I am a Biased Pervert

I am a Biased Pervert.

Okay, so far off to a bad start. I am perhaps in need of a crash course in the science of self–enunciation, but please bear with me. I intend to ingratiate myself with you in the future and for this I will mostly be using the other distinguishing characteristics I have, in a very considered manner, decorated myself with during the past 32 years. For now though, these more appealing sides to my personality are secondary to the perversion and the bias I am sharing with you for the purposes of this article (apologies to those of you who tuned in presuming this was a frank confession from Sepp Blatter).

Wonderfully executed.

I was almost exclusively educated, at least in my formative years during the 80s, through hours and hours of watching telly until my eyes went square (believe the hype, kids). High on my weekly schedule were Knight Rider, Airwolf, The Littlest Hobo and Columbo, but it was The A-Team that was my absolute favourite. This being so, I developed a perversion for stories which have ‘goodies and baddies’. This perversion manifests itself in me taking great pleasure in specific incidents that are unique to football. Those incidents which, if they were to occur beyond the confines of a football stadium, would be viewed in a very different way. I’m talking about incidents such as the Zidane super head-butt on the pacifist, Materazzi and the wonderfully executed Cantona Kung-fu Kick on Palace fan and all round charitable fella, Matthew Simmons.
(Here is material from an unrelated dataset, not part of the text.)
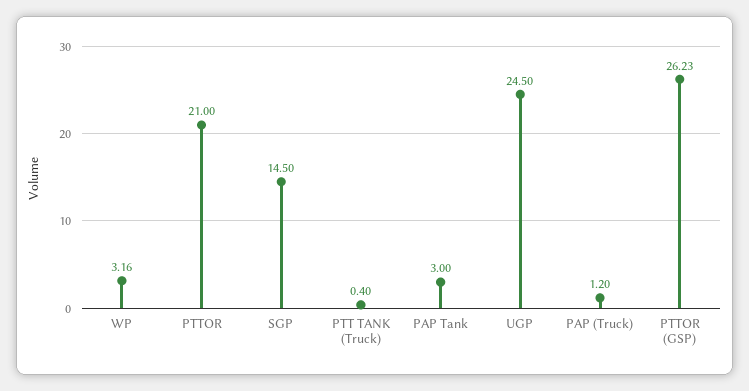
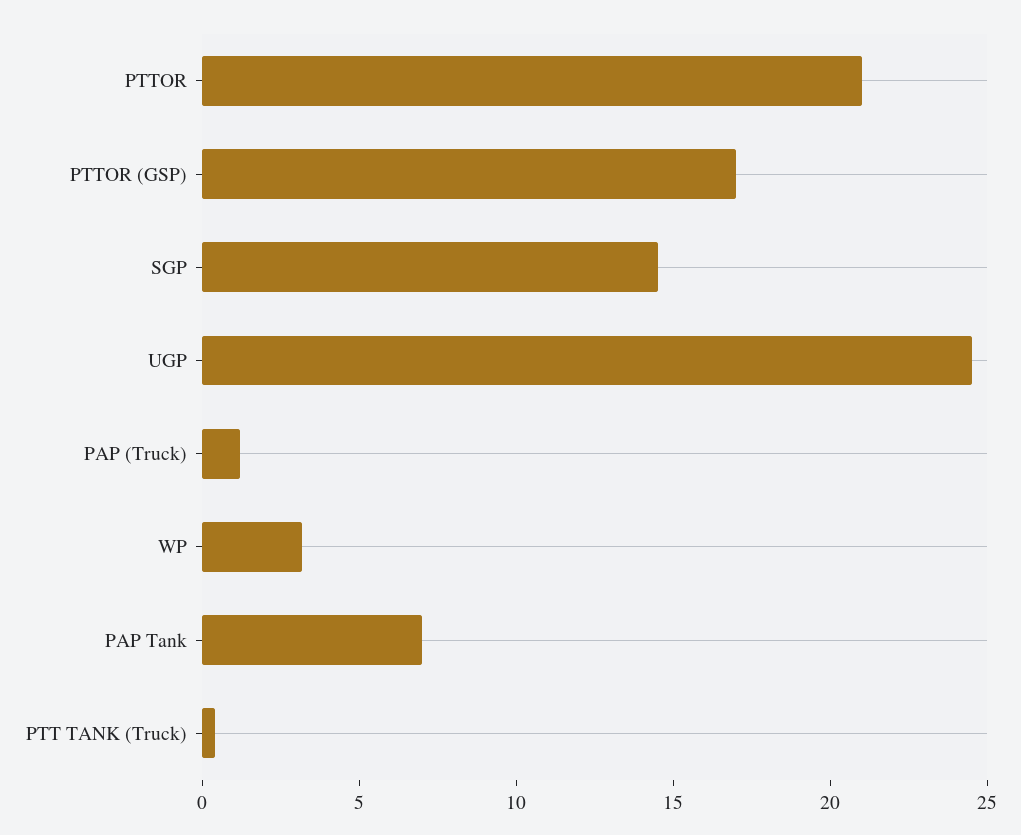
PAP Tank: 3 -> 7
PTTOR (GSP): 26.23 -> 17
There are a countless number of these ‘events’ where fans instinctively polarise to their preferred protagonist, choosing their ‘goody’ and ‘baddy’. They set their stall out in condemnation, vilification, dumbfoundedness, celebration, unfaltering loyalty and stoicism, all the emotions nature has delicately blessed us with (delete as appropriate). Within the minutiae of the subsequent debates fans define themselves beyond the usual ‘banter’ of supporting opposing clubs. This is where my perversion finds its gratification.
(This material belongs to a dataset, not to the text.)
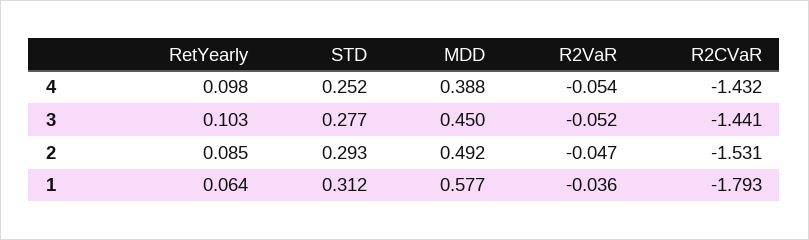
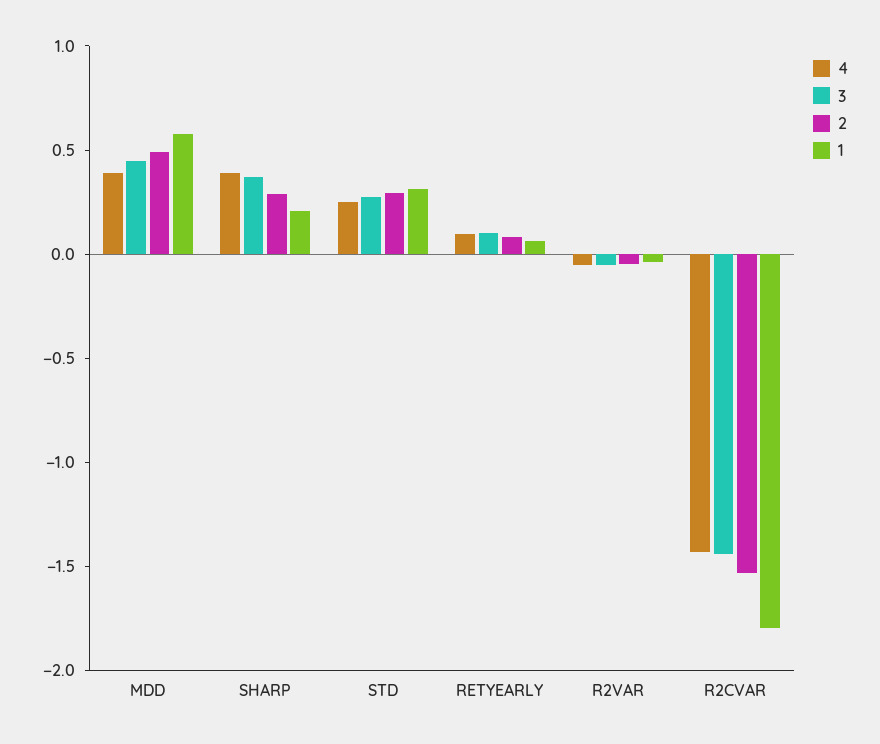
4, SHARP: none -> 0.4
3, SHARP: none -> 0.4
2, SHARP: none -> 0.3
1, SHARP: none -> 0.2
My bias has sneaked up on me somewhat over time. My only real pleasure when supporting United in the 80s came from thumbing through newspapers just to see if there were any pictures of Robbo, Sparky or Choccy (my three favourites at the time), to cut out and stick in my scrap book. I was blissfully unaware of rivalry or ‘the opposition’ as a concept at all. However, as a teenager struggling to fit into his own skin, this changed. I first remember developing a dislike (never hate, I’m a lover not a fighter) for baddies like Alan Shearer, Chris Sutton, Graeme Le Saux, Stuart Ripley, David Batty, Colin Hendry and Tim Sherwood not exclusively these players but they were the ones which were the main target of my pubescent (mild) vitriol. The players that have since followed in this lineage have been none other than those who ply their trade for clubs who are our archest of enemies at the given time. The current list comprises of most of the Chelsea squad (although, rather absurdly, not Drogba, more on this another time maybe). This of course is fuelled primarily by jealousy on my part, although it can also have its foundation in more reasonable assertions from time to time. It doesn’t matter how much United players ape the shameful, violent, questionable or embarrassing behaviours of their title challenging contemporaries. I will find a way of leaping heroically to their defence, at least on some level.

The Bard of Upton Park.

As an illustration of my bias in practice and how my perverse nature found nourishment from the ensuing mass-debate (ooh-er), there is probably no better example than when The Bard of Old Trafford imparted his angst-ridden, satirical commentary against the tyrannical stranglehold Sky has over his beloved sport at Upton Park (yep, when Wazza said ‘f*ck’ down the camera). As much as my assessment of this event is heavily weighted with a whimsical tongue-firmly-in-cheek, it is not far from an argument that I have had in Rooney’s defence. At my worst, I am inanely biased. For example, if Steven Gerrard (a baddy) would have done similar I would probably just ignore it or maybe think he was a really big twonk. That’s not to say I am incapable of differentiating between right and wrong and/or from the appropriating of statistical information within contexts of behaviour (neither am I incapable of kneejerk reaction). I just tend to prefer filtering this through my own personal perception of all this stuff, more often than not by taking it with a healthy pinch of salt, innit.

I would like nothing more as the credits begin to roll on this season – a season where we have (almost) successfully claimed our 19th title and potentially claimed another Champions League trophy – for the final scene to resemble thus: SAF, playing the part of Hannibal Smith, is pulling out a Havana Cigar of 1970s American car salesman proportions from his top shirt pocket and leaning back in his chair, lighting it. He raises his glass to Mourinho, who is sitting opposite playing the part of Templeton Peck ‘The Face Man’ and pouting in appreciation – the vainglorious sycophant (unfortunately the rest of the A-Team aren’t present, as Howlin Mad Murdoch has recently left the A-Team to form media group News Corp and Mr.T has been waiting in the Chinook to drop the Atomic Bomb on anyone who carried out a mundane task whilst neglecting their duty to become morbidly obese from over-eating chocolate bars). Fergie then proclaims smugly, “I love it (just love it) when a plan comes together!”